We all hate them, but they are necessary. Passwords, that is. Passwords mean that our phones are secure, our emails are hard to tap into, and our bank accounts are safe. Or are they? Increasingly, we have seen that the standard password (and even those that are meant to be complex) isn’t entirely secure.

That’s why Google is trying to get rid of the password as we know it.

Other Secure Ideas

What would replace the password? Things like swiping patterns, facial recognition, and maybe even the way that your body moves. Biometrics are huge and Google wants to use more of them. Next month, Google will begin testing various biometric applications with the hopes of shredding passwords for good.

Right now, some Android phones already come with facial recognition options instead of alphanumeric or even swipe options. But Google has stated (and others have agreed) that facial recognition is not as secure as fingerprint recognition - but, wait, there is still some debate as to whether or not fingerprint recognition is even secure at all.

The Race for Security

We live in a time where nothing is really secure. Government databases are hacked into, phones are continuously cracked into, and nothing really seems to work where passwords are concerned. So it makes sense that Google would focus on biometrics - because what can be more secure than a device that learns to recognize the way that your body moves or the way that your face looks?

After all, we are all individuals so our bodies and faces and patterns move and look different - even to a phone. With biometric password capabilities always running in the background, a phone (or any other device) could easily learn how we breathe and move throughout the day, so that when it comes to determining whether or not we are who we say we are lying to a device would be tough.

The James Bond of It

My mind is drawn to old James Bond films when things like biometrics start to pop up with companies like Google that are catering to the general public. Not so much that spies might have been using this technology for years, but more like - what happens when someone cuts off someone’s finger or just learns to type or swipe like someone else (Google mentioned typing patterns and swiping patterns as a form of password testing too)?

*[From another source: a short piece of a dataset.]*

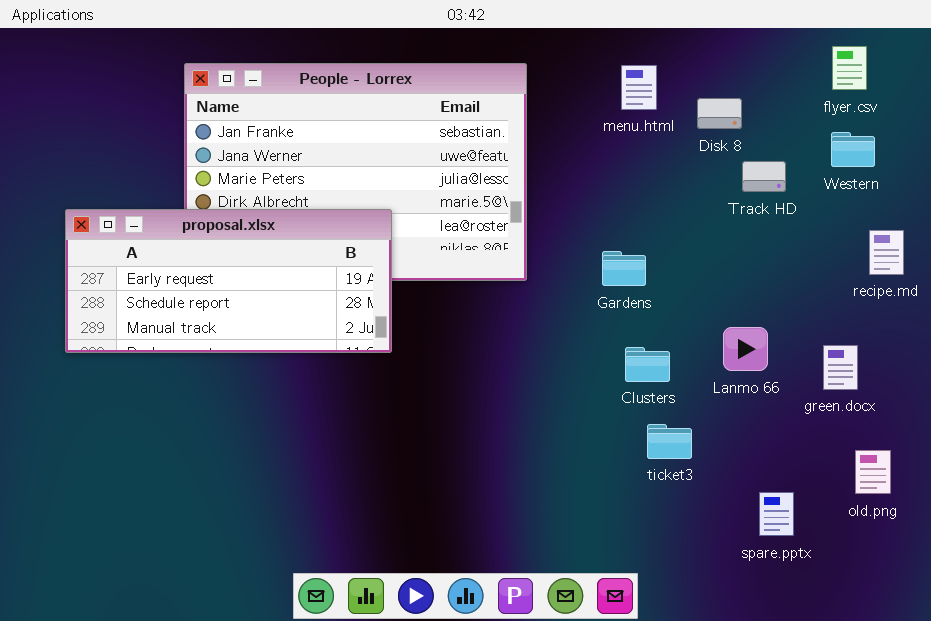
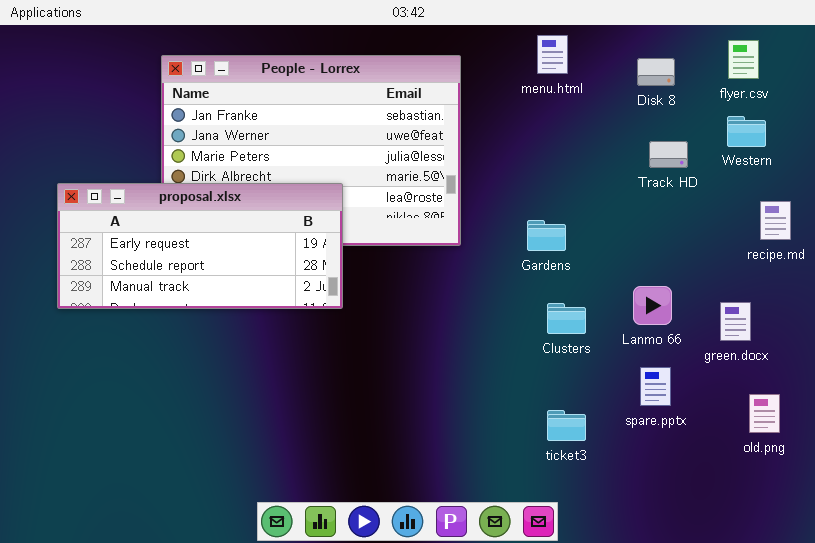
menu.html: [621,65,657,110] -> [537,35,568,74], moved
Disk 8: [697,98,742,129] -> [637,58,675,86], moved
ticket3: [647,424,692,459] -> [547,410,586,441], moved
spare.pptx: [759,492,794,536] -> [640,367,671,406], moved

Hopefully you aren’t someone that’s keeping the kinds of secrets someone else would want to steal so badly they’d cut your fingers off, but when we come to the point of security that’s not as easy as cracking a password, one has to wonder how hackers will steal information in the future. Google will be testing out these other methods of security in the coming months, so stay tuned for that.

Where is security going and how secure is your phone right now? If you want to check out what something like face recognition feels like, you can always download an app that aims to do just that.